Information provided:
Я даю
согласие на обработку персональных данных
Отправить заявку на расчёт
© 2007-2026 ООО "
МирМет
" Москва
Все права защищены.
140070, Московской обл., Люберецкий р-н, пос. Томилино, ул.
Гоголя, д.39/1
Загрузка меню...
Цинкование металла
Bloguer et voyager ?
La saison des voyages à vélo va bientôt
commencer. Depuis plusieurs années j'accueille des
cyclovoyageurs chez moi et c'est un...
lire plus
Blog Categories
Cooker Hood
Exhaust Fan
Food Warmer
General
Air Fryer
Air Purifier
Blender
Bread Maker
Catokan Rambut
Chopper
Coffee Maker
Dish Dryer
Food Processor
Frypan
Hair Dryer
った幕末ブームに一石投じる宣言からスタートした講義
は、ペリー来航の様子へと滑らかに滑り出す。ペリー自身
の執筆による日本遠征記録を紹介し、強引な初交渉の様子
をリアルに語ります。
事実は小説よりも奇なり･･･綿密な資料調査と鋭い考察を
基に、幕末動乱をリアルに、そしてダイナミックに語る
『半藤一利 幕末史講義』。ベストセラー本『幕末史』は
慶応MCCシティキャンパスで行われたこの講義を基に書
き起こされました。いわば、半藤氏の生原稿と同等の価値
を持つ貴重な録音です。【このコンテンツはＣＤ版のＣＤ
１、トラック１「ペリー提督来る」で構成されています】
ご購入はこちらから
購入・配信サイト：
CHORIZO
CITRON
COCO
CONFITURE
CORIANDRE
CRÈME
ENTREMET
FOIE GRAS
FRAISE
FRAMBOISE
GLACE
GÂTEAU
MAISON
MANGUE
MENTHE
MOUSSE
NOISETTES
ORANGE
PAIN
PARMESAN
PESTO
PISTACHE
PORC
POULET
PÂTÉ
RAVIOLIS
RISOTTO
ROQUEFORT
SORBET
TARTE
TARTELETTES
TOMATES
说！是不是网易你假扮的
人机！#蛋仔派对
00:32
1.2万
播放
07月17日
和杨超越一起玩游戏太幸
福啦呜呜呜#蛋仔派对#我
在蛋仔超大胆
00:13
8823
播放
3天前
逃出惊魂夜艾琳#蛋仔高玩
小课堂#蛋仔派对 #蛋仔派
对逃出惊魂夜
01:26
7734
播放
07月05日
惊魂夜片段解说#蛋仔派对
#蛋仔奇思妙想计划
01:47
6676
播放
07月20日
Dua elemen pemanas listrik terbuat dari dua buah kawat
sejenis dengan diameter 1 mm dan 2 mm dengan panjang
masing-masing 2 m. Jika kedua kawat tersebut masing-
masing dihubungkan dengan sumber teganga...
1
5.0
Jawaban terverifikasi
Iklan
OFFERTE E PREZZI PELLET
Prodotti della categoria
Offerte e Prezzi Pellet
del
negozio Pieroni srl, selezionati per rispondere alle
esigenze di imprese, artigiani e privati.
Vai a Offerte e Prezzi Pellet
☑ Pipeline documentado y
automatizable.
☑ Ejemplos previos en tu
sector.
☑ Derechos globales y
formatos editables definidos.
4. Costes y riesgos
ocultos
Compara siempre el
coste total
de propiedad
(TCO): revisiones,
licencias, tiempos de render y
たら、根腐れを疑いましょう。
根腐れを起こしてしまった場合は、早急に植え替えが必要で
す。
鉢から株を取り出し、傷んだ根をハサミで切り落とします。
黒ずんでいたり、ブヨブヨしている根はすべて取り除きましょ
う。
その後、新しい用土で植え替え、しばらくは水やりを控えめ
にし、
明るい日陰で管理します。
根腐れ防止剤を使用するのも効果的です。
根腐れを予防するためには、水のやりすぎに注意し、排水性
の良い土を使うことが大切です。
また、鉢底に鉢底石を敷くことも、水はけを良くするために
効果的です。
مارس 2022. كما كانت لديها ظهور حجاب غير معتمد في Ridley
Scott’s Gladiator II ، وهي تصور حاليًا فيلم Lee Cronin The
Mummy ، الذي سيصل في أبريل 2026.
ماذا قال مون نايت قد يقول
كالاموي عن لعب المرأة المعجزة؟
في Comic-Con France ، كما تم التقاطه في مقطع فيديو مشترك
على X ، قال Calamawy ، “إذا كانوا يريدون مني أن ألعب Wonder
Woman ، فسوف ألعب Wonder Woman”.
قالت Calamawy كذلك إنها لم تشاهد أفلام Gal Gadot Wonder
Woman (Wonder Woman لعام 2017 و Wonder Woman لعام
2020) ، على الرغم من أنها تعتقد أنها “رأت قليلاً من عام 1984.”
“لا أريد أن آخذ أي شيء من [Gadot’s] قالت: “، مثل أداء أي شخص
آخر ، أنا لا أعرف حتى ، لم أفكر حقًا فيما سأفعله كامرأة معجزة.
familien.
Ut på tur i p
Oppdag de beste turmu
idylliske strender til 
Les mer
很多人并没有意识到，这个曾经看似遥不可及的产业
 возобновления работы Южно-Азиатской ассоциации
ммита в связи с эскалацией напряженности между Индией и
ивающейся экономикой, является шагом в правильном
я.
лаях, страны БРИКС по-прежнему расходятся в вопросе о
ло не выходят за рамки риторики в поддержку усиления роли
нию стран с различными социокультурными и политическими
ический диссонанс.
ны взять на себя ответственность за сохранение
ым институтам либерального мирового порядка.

Work instructions:
Once you find the line with "和杨超越一起玩游戏太幸" above, print it and every line after it up to and including the line with "ماذا قال مون نايت قد يقول", exactly as written and nothing else.

Response box:
和杨超越一起玩游戏太幸
福啦呜呜呜#蛋仔派对#我
在蛋仔超大胆
00:13
8823
播放
3天前
逃出惊魂夜艾琳#蛋仔高玩
小课堂#蛋仔派对 #蛋仔派
对逃出惊魂夜
01:26
7734
播放
07月05日
惊魂夜片段解说#蛋仔派对
#蛋仔奇思妙想计划
01:47
6676
播放
07月20日
Dua elemen pemanas listrik terbuat dari dua buah kawat
sejenis dengan diameter 1 mm dan 2 mm dengan panjang
masing-masing 2 m. Jika kedua kawat tersebut masing-
masing dihubungkan dengan sumber teganga...
1
5.0
Jawaban terverifikasi
Iklan
OFFERTE E PREZZI PELLET
Prodotti della categoria
Offerte e Prezzi Pellet
del
negozio Pieroni srl, selezionati per rispondere alle
esigenze di imprese, artigiani e privati.
Vai a Offerte e Prezzi Pellet
☑ Pipeline documentado y
automatizable.
☑ Ejemplos previos en tu
sector.
☑ Derechos globales y
formatos editables definidos.
4. Costes y riesgos
ocultos
Compara siempre el
coste total
de propiedad
(TCO): revisiones,
licencias, tiempos de render y
たら、根腐れを疑いましょう。
根腐れを起こしてしまった場合は、早急に植え替えが必要で
す。
鉢から株を取り出し、傷んだ根をハサミで切り落とします。
黒ずんでいたり、ブヨブヨしている根はすべて取り除きましょ
う。
その後、新しい用土で植え替え、しばらくは水やりを控えめ
にし、
明るい日陰で管理します。
根腐れ防止剤を使用するのも効果的です。
根腐れを予防するためには、水のやりすぎに注意し、排水性
の良い土を使うことが大切です。
また、鉢底に鉢底石を敷くことも、水はけを良くするために
効果的です。
مارس 2022. كما كانت لديها ظهور حجاب غير معتمد في Ridley
Scott’s Gladiator II ، وهي تصور حاليًا فيلم Lee Cronin The
Mummy ، الذي سيصل في أبريل 2026.
ماذا قال مون نايت قد يقول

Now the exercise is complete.